Das ist doch das Entscheidende bei der Wahlfreiheit: dass keine Schule dazu gezwungen wird, sondern dass die Schulen die Möglichkeit haben, selbst zu entscheiden, ob sie diesen schwierigen, steinigen, komplizierten, aufwendigen, arbeitsreichen Weg gehen wollen. Darin waren wir uns alle eigentlich einig.

Ich finde, ein Landtag und eine Landesregierung haben das Anrecht darauf, dass das, was sie in ihrer Mehrheit wollen und was auch Sie, Herr Banzer – so habe ich Sie verstanden – als Spitze der Kultusverwaltung wollen, von dieser Verwaltung administriert wird. Das ist die einzige Frage, über die wir heute eigentlich reden.

(Beifall bei dem BÜNDNIS 90/DIE GRÜNEN und der FDP – Zuruf des Abg. Mark Weinmeister (CDU))

Wir reden darüber,ob das,was Wille des Landtags und des Ministers ist, von der Kultusverwaltung auch tatsächlich umgesetzt wird.

Ich finde, darüber müssen wir als Volksvertretung reden. Denn unsere Aufgabe ist die Kontrolle der Regierung und der Verwaltung.

(Zuruf des Abg. Mark Weinmeister (CDU))

Wenn es jedoch Anzeichen dafür gibt, dass das nicht umgesetzt wird, was Wille des Landtags und der Spitze des Kultusministeriums ist, dann muss das schnellstmöglich angesprochen und korrigiert werden.

(Beifall bei dem BÜNDNIS 90/DIE GRÜNEN und der FDP)

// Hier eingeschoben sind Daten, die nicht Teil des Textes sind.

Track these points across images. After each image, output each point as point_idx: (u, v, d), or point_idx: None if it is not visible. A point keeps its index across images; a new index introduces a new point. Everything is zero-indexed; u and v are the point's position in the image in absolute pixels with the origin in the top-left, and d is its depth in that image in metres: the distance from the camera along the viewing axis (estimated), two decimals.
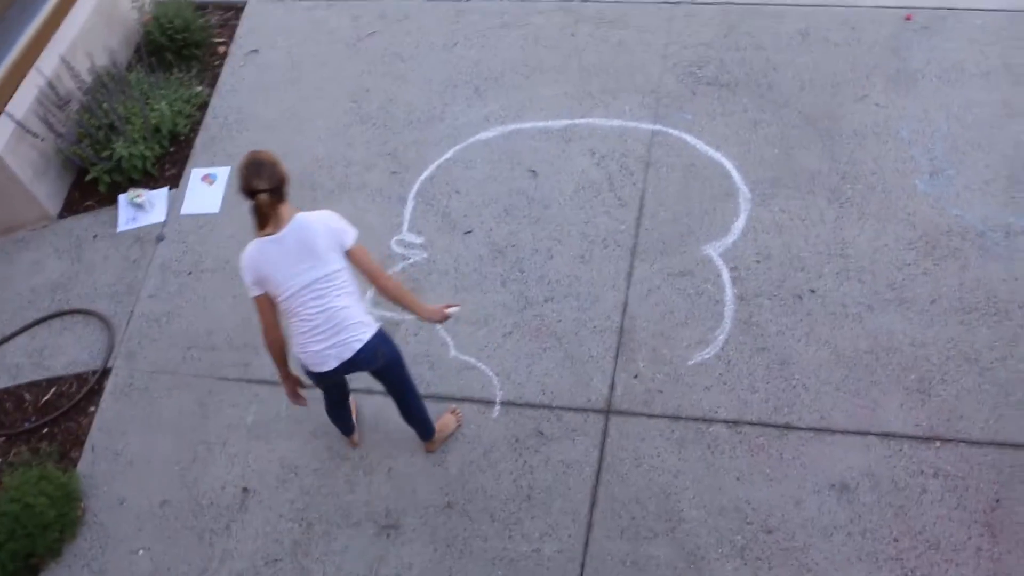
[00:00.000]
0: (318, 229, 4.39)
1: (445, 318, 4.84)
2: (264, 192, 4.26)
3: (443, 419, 5.49)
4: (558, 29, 7.40)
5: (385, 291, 4.65)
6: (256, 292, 4.49)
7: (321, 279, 4.41)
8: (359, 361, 4.61)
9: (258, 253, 4.40)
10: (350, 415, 5.41)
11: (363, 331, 4.56)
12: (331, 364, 4.57)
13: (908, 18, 6.98)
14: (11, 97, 5.94)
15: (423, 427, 5.31)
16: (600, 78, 7.01)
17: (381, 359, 4.71)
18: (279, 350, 4.69)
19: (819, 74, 6.76)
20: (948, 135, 6.29)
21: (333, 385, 4.99)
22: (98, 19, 7.44)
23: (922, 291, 5.66)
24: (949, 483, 4.99)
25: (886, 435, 5.19)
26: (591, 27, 7.36)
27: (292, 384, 4.96)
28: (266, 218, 4.33)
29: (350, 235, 4.47)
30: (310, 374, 4.73)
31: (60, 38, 6.94)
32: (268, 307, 4.53)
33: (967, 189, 6.03)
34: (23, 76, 4.20)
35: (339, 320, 4.49)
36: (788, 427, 5.29)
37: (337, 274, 4.44)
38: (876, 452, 5.14)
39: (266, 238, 4.37)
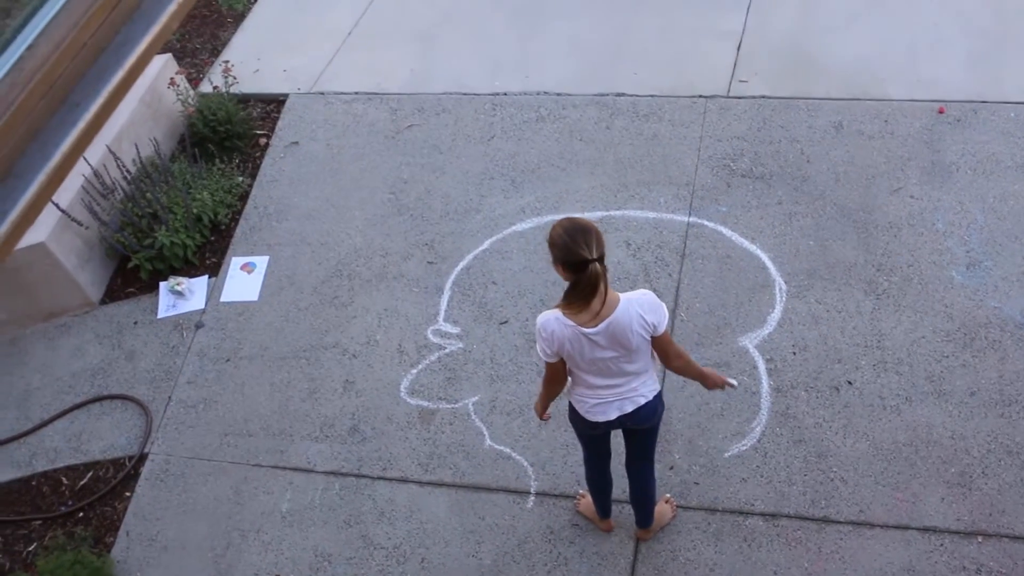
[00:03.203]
0: (635, 326, 4.14)
1: (724, 385, 4.64)
2: (596, 261, 3.92)
3: (659, 508, 5.30)
4: (593, 122, 7.51)
5: (677, 371, 4.50)
6: (553, 360, 4.32)
7: (623, 360, 4.27)
8: (638, 416, 4.49)
9: (570, 340, 4.17)
10: (611, 488, 5.18)
11: (648, 390, 4.45)
12: (611, 415, 4.46)
13: (941, 111, 7.03)
14: (58, 187, 6.10)
15: (647, 508, 5.14)
16: (635, 170, 7.09)
17: (656, 420, 4.61)
18: (554, 397, 4.61)
19: (853, 167, 6.80)
20: (984, 227, 6.30)
21: (601, 439, 4.82)
22: (143, 111, 7.64)
23: (961, 383, 5.61)
24: None
25: (927, 530, 5.11)
26: (626, 120, 7.46)
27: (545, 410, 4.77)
28: (595, 293, 4.02)
29: (663, 324, 4.21)
30: (583, 423, 4.60)
31: (106, 129, 7.11)
32: (562, 369, 4.38)
33: (1005, 281, 6.01)
34: (71, 168, 4.35)
35: (628, 381, 4.38)
36: (826, 520, 5.22)
37: (639, 353, 4.29)
38: (917, 547, 5.06)
39: (581, 328, 4.12)
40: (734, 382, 4.65)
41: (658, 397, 4.52)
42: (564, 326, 4.14)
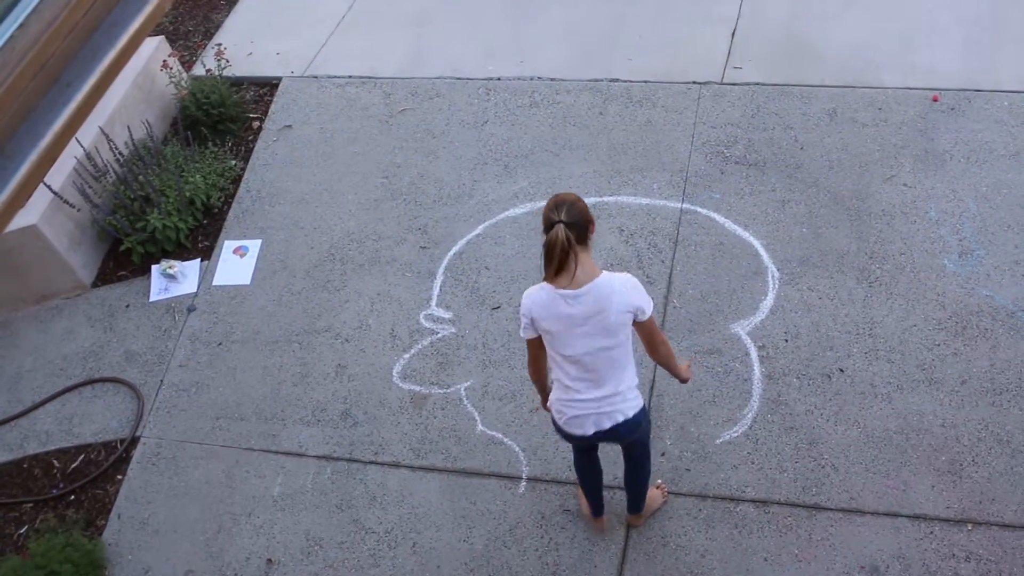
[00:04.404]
0: (617, 303, 4.11)
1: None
2: (560, 222, 3.93)
3: (650, 494, 5.27)
4: (587, 108, 7.50)
5: (659, 359, 4.48)
6: (530, 335, 4.30)
7: (602, 350, 4.22)
8: (616, 433, 4.46)
9: (546, 305, 4.15)
10: (601, 485, 5.13)
11: (628, 407, 4.38)
12: (588, 429, 4.42)
13: (935, 99, 7.03)
14: (49, 168, 6.10)
15: (639, 497, 5.14)
16: (629, 156, 7.08)
17: (637, 435, 4.57)
18: (543, 385, 4.57)
19: (847, 154, 6.80)
20: (977, 215, 6.31)
21: (585, 447, 4.83)
22: (136, 93, 7.61)
23: (952, 372, 5.63)
24: (982, 567, 4.91)
25: (917, 517, 5.12)
26: (619, 106, 7.45)
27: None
28: (564, 257, 3.99)
29: (650, 307, 4.19)
30: (562, 433, 4.56)
31: (99, 111, 7.08)
32: (539, 348, 4.35)
33: (997, 269, 6.02)
34: (63, 148, 4.34)
35: (606, 391, 4.32)
36: (817, 507, 5.24)
37: (619, 347, 4.25)
38: (907, 534, 5.07)
39: (559, 290, 4.09)
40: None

Frau Kollegin Henzler hat den Passus aus einem Schreiben angesprochen. Herr Minister, das kann so nicht im Raume stehen bleiben. Da müssen Sie sich schon die Frage gefallen lassen: Haben Sie Ihre Verwaltung im Griff – wenn solche Schreiben herausgehen, die dem erklärten Willen von Ihnen und der Volksvertretung widersprechen? Sie müssen jetzt sagen, ob Sie Ihre Verwaltung im Griff haben.